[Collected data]
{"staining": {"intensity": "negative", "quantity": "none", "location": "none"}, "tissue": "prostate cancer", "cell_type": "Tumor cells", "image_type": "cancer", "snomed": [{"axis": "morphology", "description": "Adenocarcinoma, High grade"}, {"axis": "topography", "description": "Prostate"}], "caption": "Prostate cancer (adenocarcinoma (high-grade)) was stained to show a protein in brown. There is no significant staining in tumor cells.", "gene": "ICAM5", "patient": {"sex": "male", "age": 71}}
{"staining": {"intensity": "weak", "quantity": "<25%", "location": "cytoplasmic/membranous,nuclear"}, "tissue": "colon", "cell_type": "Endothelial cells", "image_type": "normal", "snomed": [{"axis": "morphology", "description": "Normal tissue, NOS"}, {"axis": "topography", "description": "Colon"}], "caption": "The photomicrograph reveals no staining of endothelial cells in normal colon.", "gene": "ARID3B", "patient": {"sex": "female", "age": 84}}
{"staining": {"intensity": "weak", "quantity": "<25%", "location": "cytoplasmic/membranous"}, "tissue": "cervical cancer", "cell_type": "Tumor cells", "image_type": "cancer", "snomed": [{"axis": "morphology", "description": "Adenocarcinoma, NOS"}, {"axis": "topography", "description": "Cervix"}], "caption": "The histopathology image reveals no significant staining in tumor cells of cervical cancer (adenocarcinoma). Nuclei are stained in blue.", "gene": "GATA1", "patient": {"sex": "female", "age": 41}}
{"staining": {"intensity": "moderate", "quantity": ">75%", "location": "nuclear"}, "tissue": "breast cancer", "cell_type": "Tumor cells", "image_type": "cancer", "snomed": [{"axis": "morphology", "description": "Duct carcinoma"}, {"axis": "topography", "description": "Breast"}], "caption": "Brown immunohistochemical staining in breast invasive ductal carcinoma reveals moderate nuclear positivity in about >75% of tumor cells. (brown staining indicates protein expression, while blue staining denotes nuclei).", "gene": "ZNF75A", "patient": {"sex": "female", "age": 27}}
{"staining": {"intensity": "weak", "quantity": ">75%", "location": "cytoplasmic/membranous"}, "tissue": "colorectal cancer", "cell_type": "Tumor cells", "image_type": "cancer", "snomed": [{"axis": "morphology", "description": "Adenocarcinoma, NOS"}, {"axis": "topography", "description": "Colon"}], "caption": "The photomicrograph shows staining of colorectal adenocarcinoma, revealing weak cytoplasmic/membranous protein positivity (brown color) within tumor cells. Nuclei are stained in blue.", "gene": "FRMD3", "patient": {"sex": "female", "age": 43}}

→ **Activity**:
A complete, exact copy of the entries is required.

→ **Reply to the exercise**:
{"staining": {"intensity": "negative", "quantity": "none", "location": "none"}, "tissue": "prostate cancer", "cell_type": "Tumor cells", "image_type": "cancer", "snomed": [{"axis": "morphology", "description": "Adenocarcinoma, High grade"}, {"axis": "topography", "description": "Prostate"}], "caption": "Prostate cancer (adenocarcinoma (high-grade)) was stained to show a protein in brown. There is no significant staining in tumor cells.", "gene": "ICAM5", "patient": {"sex": "male", "age": 71}}
{"staining": {"intensity": "weak", "quantity": "<25%", "location": "cytoplasmic/membranous,nuclear"}, "tissue": "colon", "cell_type": "Endothelial cells", "image_type": "normal", "snomed": [{"axis": "morphology", "description": "Normal tissue, NOS"}, {"axis": "topography", "description": "Colon"}], "caption": "The photomicrograph reveals no staining of endothelial cells in normal colon.", "gene": "ARID3B", "patient": {"sex": "female", "age": 84}}
{"staining": {"intensity": "weak", "quantity": "<25%", "location": "cytoplasmic/membranous"}, "tissue": "cervical cancer", "cell_type": "Tumor cells", "image_type": "cancer", "snomed": [{"axis": "morphology", "description": "Adenocarcinoma, NOS"}, {"axis": "topography", "description": "Cervix"}], "caption": "The histopathology image reveals no significant staining in tumor cells of cervical cancer (adenocarcinoma). Nuclei are stained in blue.", "gene": "GATA1", "patient": {"sex": "female", "age": 41}}
{"staining": {"intensity": "moderate", "quantity": ">75%", "location": "nuclear"}, "tissue": "breast cancer", "cell_type": "Tumor cells", "image_type": "cancer", "snomed": [{"axis": "morphology", "description": "Duct carcinoma"}, {"axis": "topography", "description": "Breast"}], "caption": "Brown immunohistochemical staining in breast invasive ductal carcinoma reveals moderate nuclear positivity in about >75% of tumor cells. (brown staining indicates protein expression, while blue staining denotes nuclei).", "gene": "ZNF75A", "patient": {"sex": "female", "age": 27}}
{"staining": {"intensity": "weak", "quantity": ">75%", "location": "cytoplasmic/membranous"}, "tissue": "colorectal cancer", "cell_type": "Tumor cells", "image_type": "cancer", "snomed": [{"axis": "morphology", "description": "Adenocarcinoma, NOS"}, {"axis": "topography", "description": "Colon"}], "caption": "The photomicrograph shows staining of colorectal adenocarcinoma, revealing weak cytoplasmic/membranous protein positivity (brown color) within tumor cells. Nuclei are stained in blue.", "gene": "FRMD3", "patient": {"sex": "female", "age": 43}}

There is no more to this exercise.